En la radio, la armoniosa melodía de una guitarra española, interrumpida por el ruidoso motor del viejo Citroën, fluía en mi pensamiento como una caricia suave y rítmica.
A lo lejos, gigantes de roca se erguían silenciosos, inmóviles, ajenos a los senderos que el tiempo había dibujado poco a poco sobre sus pieles. Tras el sucio cristal de la ventanilla, el azul añil del cielo parecía tener un tono más apagado; los pájaros revoloteaban con sus alegres trinos bajo el último sol del aquella verde primavera bañada en violeta.

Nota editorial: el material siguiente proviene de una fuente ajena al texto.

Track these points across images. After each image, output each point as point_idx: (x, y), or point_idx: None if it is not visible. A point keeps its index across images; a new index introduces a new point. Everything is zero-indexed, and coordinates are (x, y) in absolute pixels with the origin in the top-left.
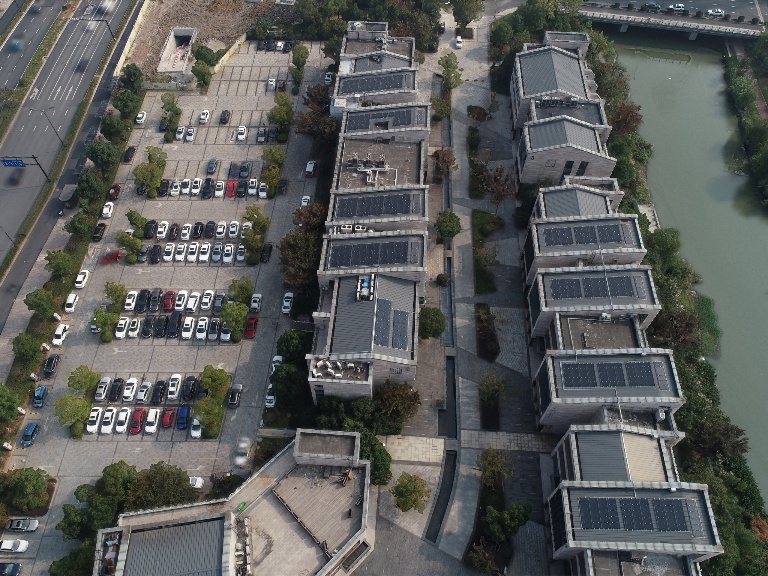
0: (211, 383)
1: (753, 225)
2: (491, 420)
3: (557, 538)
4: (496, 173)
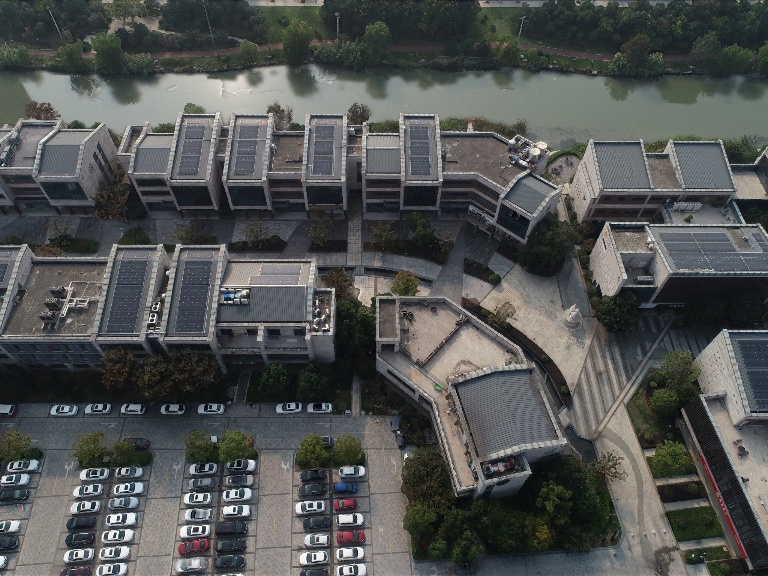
0: (320, 445)
1: (164, 87)
2: (339, 244)
3: (430, 200)
4: (101, 200)
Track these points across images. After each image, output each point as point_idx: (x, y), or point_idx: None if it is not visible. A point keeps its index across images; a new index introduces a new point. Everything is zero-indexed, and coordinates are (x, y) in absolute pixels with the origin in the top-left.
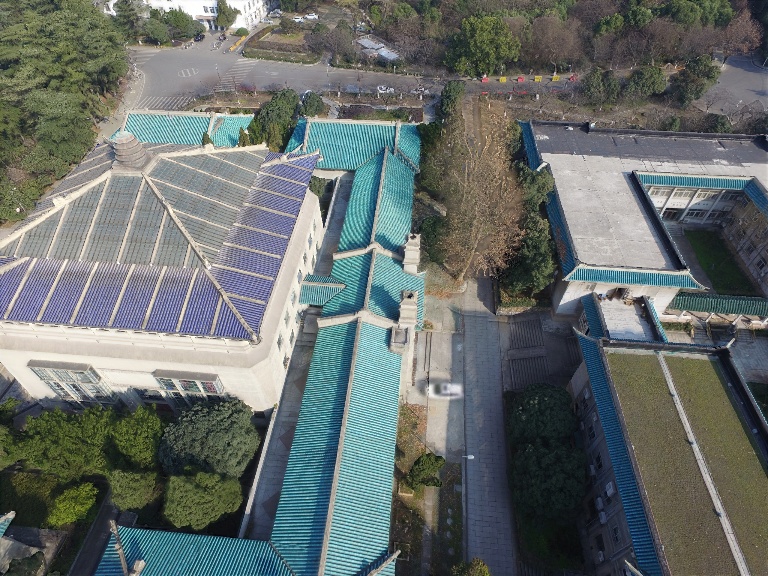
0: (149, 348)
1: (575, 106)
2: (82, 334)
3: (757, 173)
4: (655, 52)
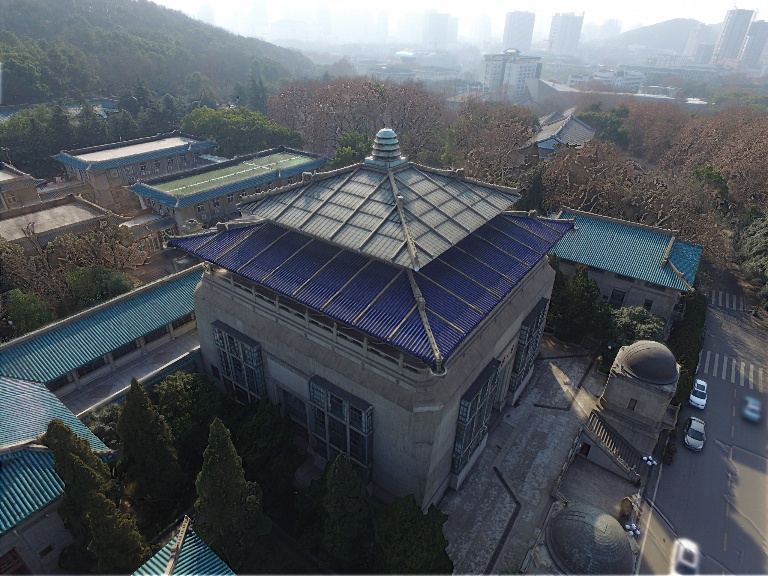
0: None
1: None
2: None
3: None
4: None
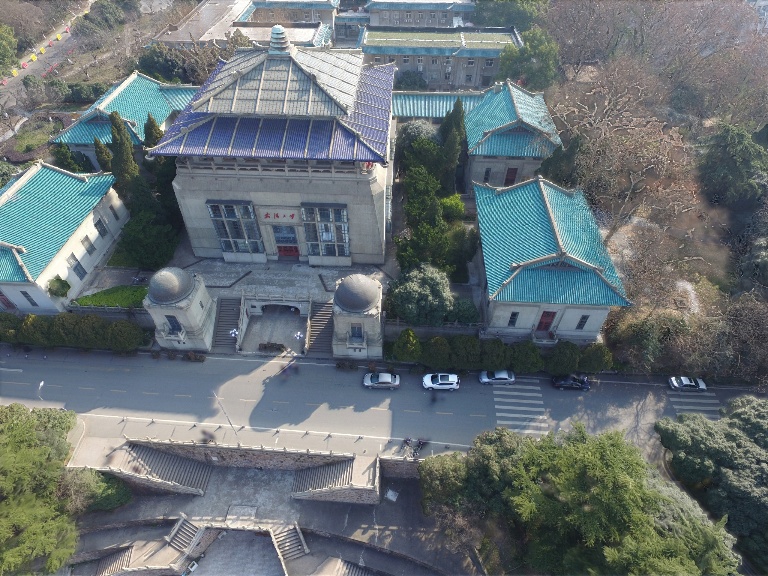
0: None
1: (103, 48)
2: None
3: (245, 2)
4: (62, 1)
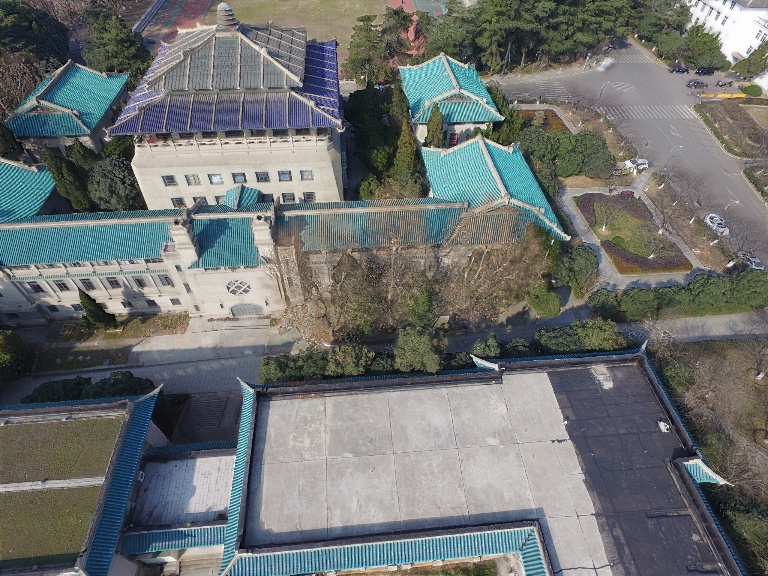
0: None
1: None
2: None
3: None
4: None
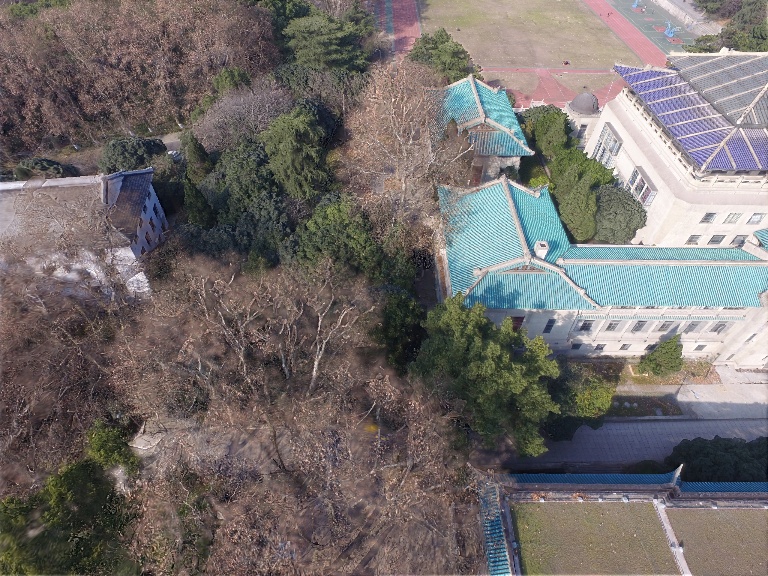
0: (654, 150)
1: None
2: (641, 122)
3: None
4: None
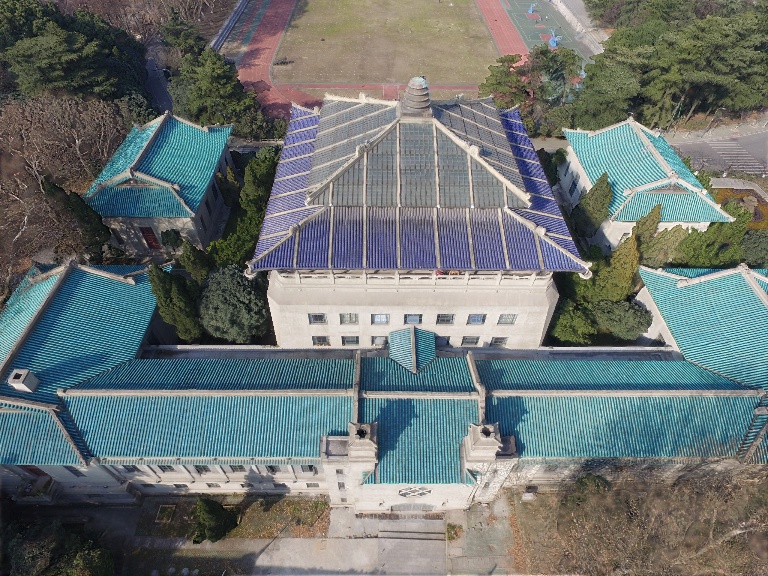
0: None
1: None
2: None
3: None
4: None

De vez en cuando, los fugaces comentarios de mis padres me devolvían a la realidad, de la que volvía a huir al instante. No me agradaba viajar en aquel viejo coche; odiaba su ruidoso traqueteo, su olor a sucio... siempre bajaba mi ventanilla para respirar aire puro del exterior. Me encantaba sentir como el viento, impregnado del dulce olor de la primavera, acariciaba con violencia mi rostro y despeinaba mi pelo.
Empezaba a sentir libertad en aquella prisión con ruedas, mas solo unos segundos duro mi epifanía, y cuando volví a la realidad, el viento ya no me acariciaba, y el silencio se había apoderado del motor y de la radio.